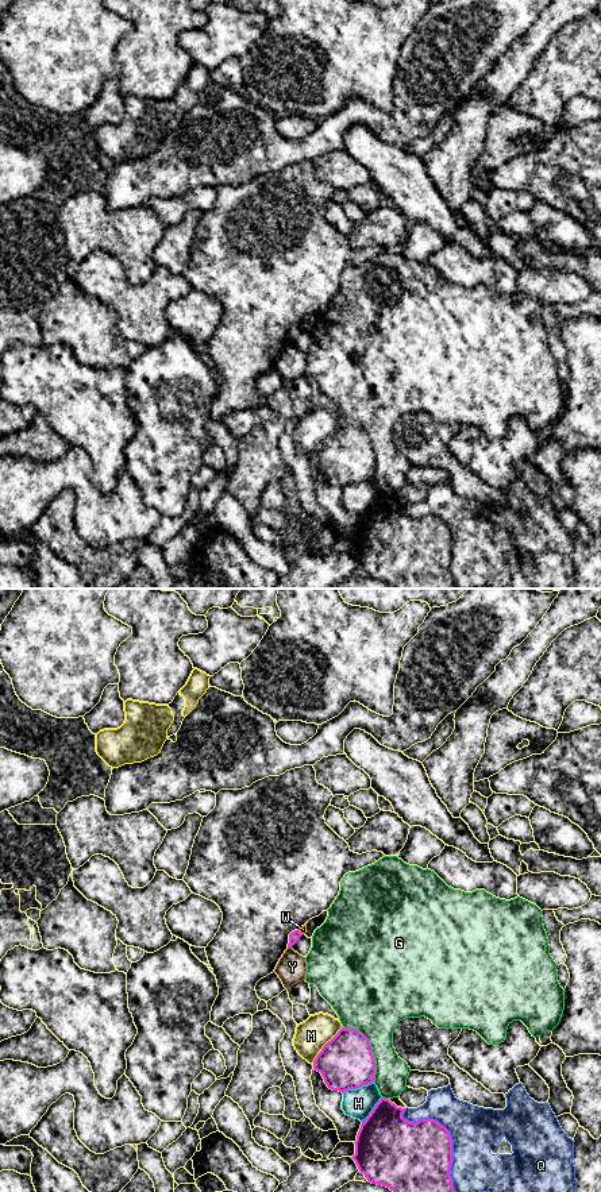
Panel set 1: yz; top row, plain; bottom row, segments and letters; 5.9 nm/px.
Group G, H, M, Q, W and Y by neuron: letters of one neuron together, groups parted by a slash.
G / H / M / Q / W / Y

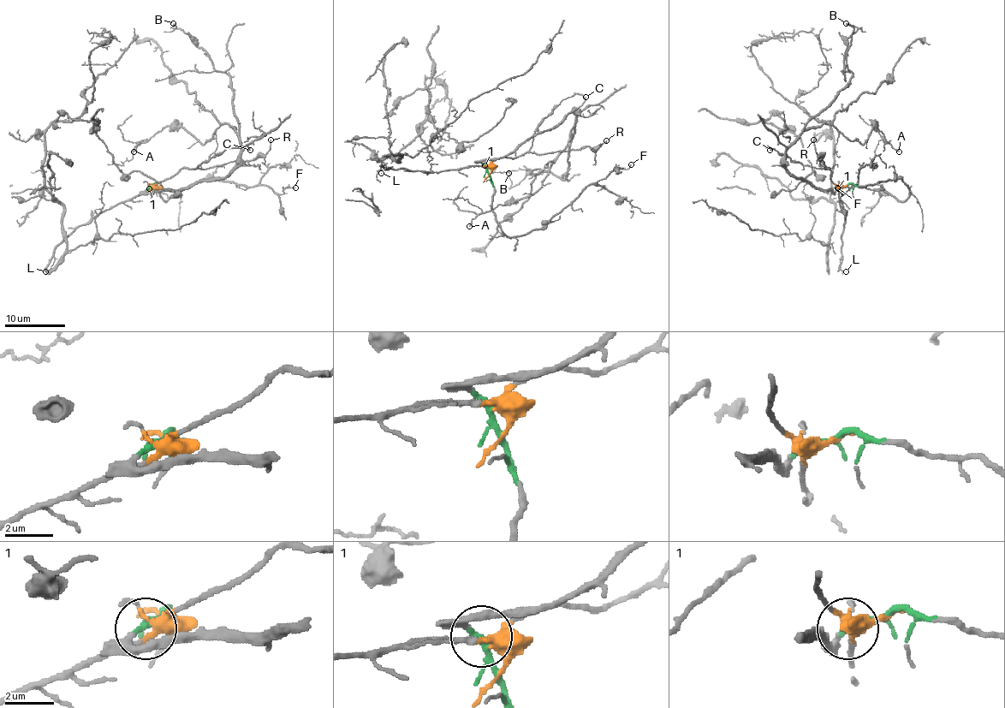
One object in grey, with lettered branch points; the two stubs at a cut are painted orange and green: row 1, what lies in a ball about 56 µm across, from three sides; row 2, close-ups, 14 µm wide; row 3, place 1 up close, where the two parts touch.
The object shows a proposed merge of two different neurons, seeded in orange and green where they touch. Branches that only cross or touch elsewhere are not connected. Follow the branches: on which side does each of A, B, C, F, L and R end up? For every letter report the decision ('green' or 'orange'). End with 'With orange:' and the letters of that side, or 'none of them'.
A: green
B: green
C: orange
F: green
L: orange
R: orange
With orange: C, L, R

□ □ □

WHAT TO WORK ON:
Leave the pictures out, and transcribe each of the records exactly.

ANSWER SPACE:
Panel set 1: yz; top row, plain; bottom row, segments and letters; 5.9 nm/px.
Group G, H, M, Q, W and Y by neuron: letters of one neuron together, groups parted by a slash.
G / H / M / Q / W / Y

One object in grey, with lettered branch points; the two stubs at a cut are painted orange and green: row 1, what lies in a ball about 56 µm across, from three sides; row 2, close-ups, 14 µm wide; row 3, place 1 up close, where the two parts touch.
The object shows a proposed merge of two different neurons, seeded in orange and green where they touch. Branches that only cross or touch elsewhere are not connected. Follow the branches: on which side does each of A, B, C, F, L and R end up? For every letter report the decision ('green' or 'orange'). End with 'With orange:' and the letters of that side, or 'none of them'.
A: green
B: green
C: orange
F: green
L: orange
R: orange
With orange: C, L, R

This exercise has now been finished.